En complément du courrier des lecteurs sur l'aventure conjugale (voir Dossier de la revue n°12), publié dans l'Air du temps de la revue n°14, Yves Guéguen a souhaité nous envoyer ce texte. 

 

Avril 2007

Kunsthistorisches Museum, Vienne. Retournez-y quand vous pourrez. Parmi d'autres tableaux, j'ai découvert celui-ci : « Le Christ et la  femme adultère», peint vers 1520 par Le Titien.
L'Occident sort du Moyen-âge. S'ouvre une «Renaissance ».

 

 

 

 

Le tableau montre à l'horizontale Jésus avec six personnages : cinq hommes et une femme. Ils sont au même niveau, pas de figure d'un Dieu tout puissant qui dominerait tous les humains. Ils sont sept en tout, symboliquement toute l'humanité (avec une seule femme, contexte socio-culturel connu). Ils sont vus en plan de coupe rapproché, ce qui me semble inhabituel pour une peinture qui n'est pas le portrait d'une unique personne. Jésus est à l'extrémité gauche. Proche de lui et à la même hauteur, deux hommes le regardent intensément. Leur regard nous « parle », c'est un appel, un appel au jugement, à la condamnation. L'un des deux, au  centre  tient la femme par le bras. Derrière lui, d'un troisième homme, on ne voit presque que les deux yeux fixés sur le Christ. Vers la droite du tableau, un quatrième homme en arrière  jette un regard dur sur la « pécheresse». Le cinquième, à l'extrémité droite devant, semble retenir la femme de son bras gauche dont -curieusement- on ne voit pas la main. Ces deux là semblent déjà sur le point de partir.

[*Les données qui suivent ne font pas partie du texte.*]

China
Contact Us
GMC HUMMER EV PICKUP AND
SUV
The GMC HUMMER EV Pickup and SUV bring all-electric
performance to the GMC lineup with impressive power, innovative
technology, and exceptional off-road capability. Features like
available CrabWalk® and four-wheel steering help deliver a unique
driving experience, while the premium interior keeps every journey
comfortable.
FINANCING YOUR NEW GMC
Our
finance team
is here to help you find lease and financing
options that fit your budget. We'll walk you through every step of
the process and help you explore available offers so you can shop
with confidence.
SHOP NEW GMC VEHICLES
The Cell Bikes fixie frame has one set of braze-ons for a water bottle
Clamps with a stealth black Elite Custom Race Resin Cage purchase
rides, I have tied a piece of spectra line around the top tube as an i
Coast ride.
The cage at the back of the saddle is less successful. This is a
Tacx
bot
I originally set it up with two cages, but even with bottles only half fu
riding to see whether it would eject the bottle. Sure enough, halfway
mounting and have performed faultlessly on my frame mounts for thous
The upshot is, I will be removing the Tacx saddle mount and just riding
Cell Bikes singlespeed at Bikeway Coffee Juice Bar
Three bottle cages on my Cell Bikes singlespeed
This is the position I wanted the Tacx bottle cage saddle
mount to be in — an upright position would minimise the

Seule la femme baisse les yeux et regarde à terre. Les regards sont tous à la même hauteur ou presque, accentuant la dominante horizontale du tableau. Jésus regarde avec douceur celle qu'on lui a amenée. La lumière de son vêtement répond  à celle qui éclaire la femme.  Un pan vertical, bleu teinté d'ocre, de son manteau renvoie au bleu du ciel, teinté d'ocre aussi, au dessus de la femme. Je prends conscience d'une trop aveuglante évidence : l'ocre est la couleur dominante du tableau. De l'ocre sur les vêtements, dans  le ciel, sur les visages. Ocre, couleur de la terre que l'on ne voit pas. Est-ce la manière voulue par Le Titien d'introduire la dimension verticale, de nous ramener à terre sans la montrer explicitement?

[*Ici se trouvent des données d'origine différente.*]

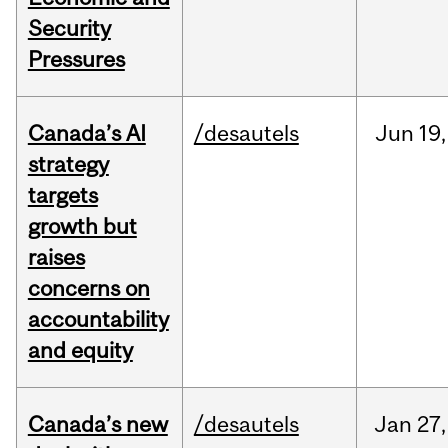
Security
Pressures
Canada’s AI
/desautels
Jun
19,
strategy
targets
growth but
raises
concerns on
accountability
and equity
Canada’s new
/desautels
Jan
27,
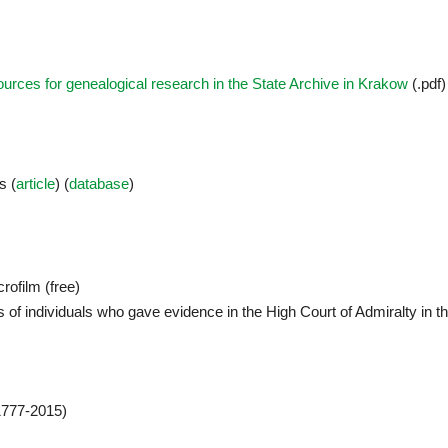
urces for genealogical research in the State Archive in Krakow
(.pdf)
s (
article
) (
database
)
crofilm (free)
 of individuals who gave evidence in the High Court of Admiralty in t
777-2015)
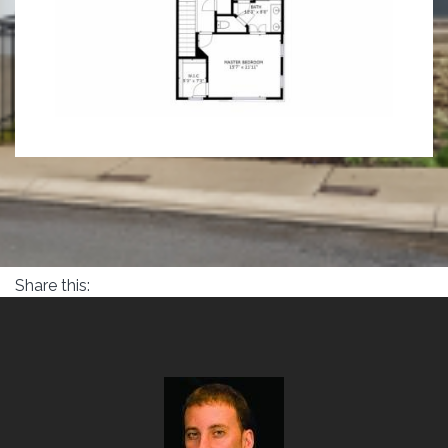
Share this:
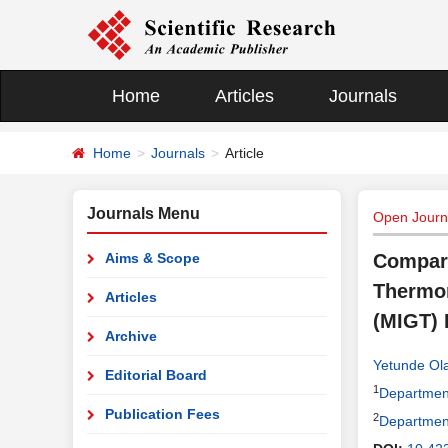
Home
Articles
Journals
Home
Journals
Article
Journals Menu
Open Journa
Aims & Scope
Compara
Thermom
Articles
(MIGT)
Archive
Yetunde Ol
Editorial Board
1
Department 
Publication Fees
2
Department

Le texte de l'évangile insiste de façon énigmatique, sur la terre: « ayant incliné la tête vers le bas, il écrivait de haut en bas, du doigt sur la terre ». Pas de mouvement vertical explicite ici, mais Le Titien a trempé son pinceau dans la terre. La couleur de la terre est partout. C'est elle qui exprime le mouvement profond et l'attitude du Christ. Cette clé de lecture me permet soudain de comprendre l'attraction que le tableau exerce sur moi, et aussi sa profonde résonance évangélique. Deux bandes de bleu (presque) verticale pour le Christ, et (presque) horizontale dans le ciel délimitent l'espace du drame. Le Titien m'émerveille.

C'est la lecture de Lytta Basset qui m'a conduit plus loin, de façon inattendue, un mois après avoir contemplé le tableau. La  parole adressée par Jésus est d'égal à égal, donc à l'horizontale. Pas de jugement ni de condamnation. « Celui d'entre vous qui est sans faute, qu'il jette la première pierre». Lytta Basset écrit:« à vous seuls de décider, à l'horizontale, des relations entre vous... Dieu n'est pas pris en otage... en désamorçant l'esprit de jugement, Jésus permet à chacun de se confronter à sa propre vérité...chacun sort de cet enfer qu'est l'esprit de jugement»*.

Ainsi se rejoignent la parole de la pasteure du XXIe siècle et l'œuvre du peintre du XVIe, pour m'émerveiller et m'éclairer d'une lumière discrète venue il y a deux mille ans.